EDÉSIO ADORNO
Cuiabá
Relevantes fatos sociais, políticos, econômicos, culturais, científicos e esportivos marcaram os anos 2000. Na telinha, o humorístico Zorra Total, da TV Globo, foi sucesso absoluto. O porteiro "Severino faz tudo", personagem interpretado pelo saudoso ator e humorista Paulo Silvino, com seu trejeito de afeminado arrancava gargalhadas dos telespectadores com o bordão “sua bichona” e sua inconfundível capacidade de “quebrar galhos” para os moradores do condomínio onde a trama se desenvolvia.
Paulo Silvino morreu de câncer no estomago em 2017. O Zorra Total já havia saído do ar. Mas, por ironia do destino ou para comprovar que a arte é apenas a representação da vida real, a TV Globo usou a morte de um outro Severino, este anônimo, como quebra-galho de seu jornalismo vampiro - que se alimenta de tragédia, desgraça social e sangue humano - para conquistar picos de audiência.
Sobre a presepada da TV Globo, escreveu o colunista Mauricio Stycer, do UOL:
O que homem morre de causas diferentes em dois telejornais da Globo no mesmo dia. “Um mesmo homem, de 60 anos, foi personagem de duas reportagens diferentes em telejornais da Globo nesta terça-feira (21). E a causa da sua morte mudou entre um telejornal e outro”.
Primeiro, no "Jornal Hoje", para ilustrar a difícil situação de pacientes em estado grave com outras doenças que não a covid-19, mas que não encontram lugar nas UTIs dos hospitais municipais de São Paulo. À noite, no "Jornal da Globo", a história do mesmo homem foi citada como exemplo de pacientes com a covid-19 que não conseguem leito em UTIs de hospitais públicos na cidade.

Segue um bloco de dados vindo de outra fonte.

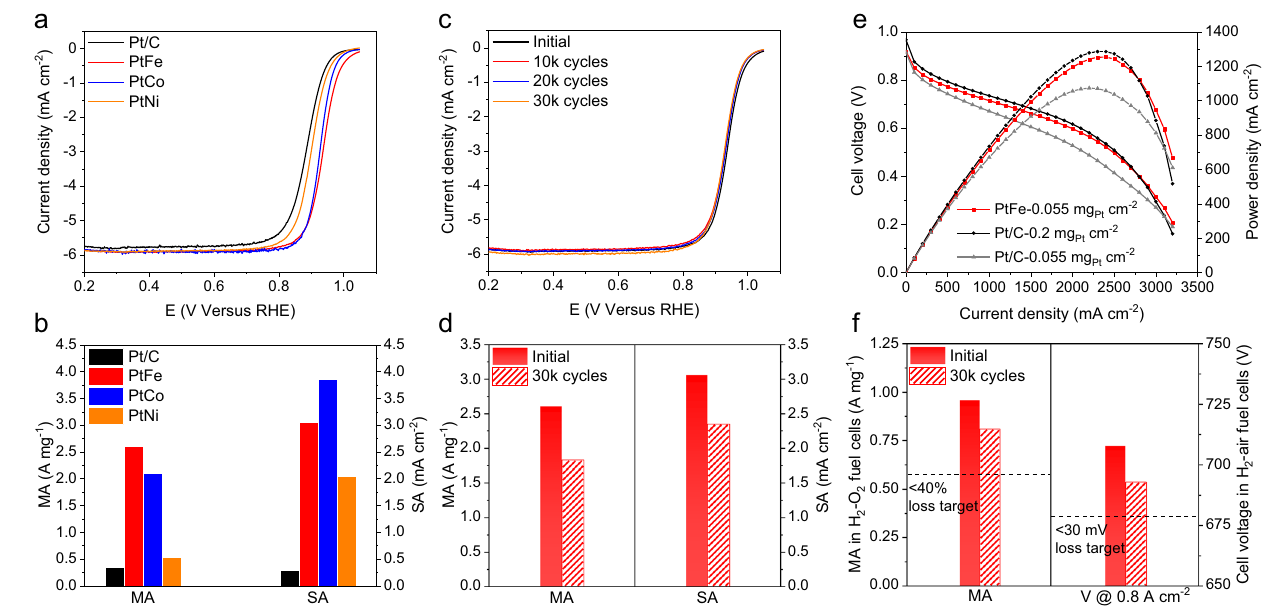
Fig. 5 | Electrocatalytic performance. a Oxygen reduction reaction (ORR) polar- ization curves of the Pt/C, PtFe, PtCo, and PtNi catalysts (with internal resistance corrected). b Comparison of mass activities (MAs) and speci fi c activities (SAs) of the catalysts at 0.9V (versus reversible hydrogen electrode (RHE)). The SAs were normalized by the electrochemical surface areas (ECSAs) estimated from CO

No "Jornal Hoje", a repórter Sabina Simonato narrou a história de Severino, que "teve um AVC e estava há dias no Hospital Municipal de Campo Limpo esperando por um leito de UTI", mas morreu antes de ser transferido.
À noite, no "Jornal da Globo", a repórter Patrícia Falkowski falou do mesmo homem, mas relatando que ele morreu de covid-19 sem conseguir o leito de UTI.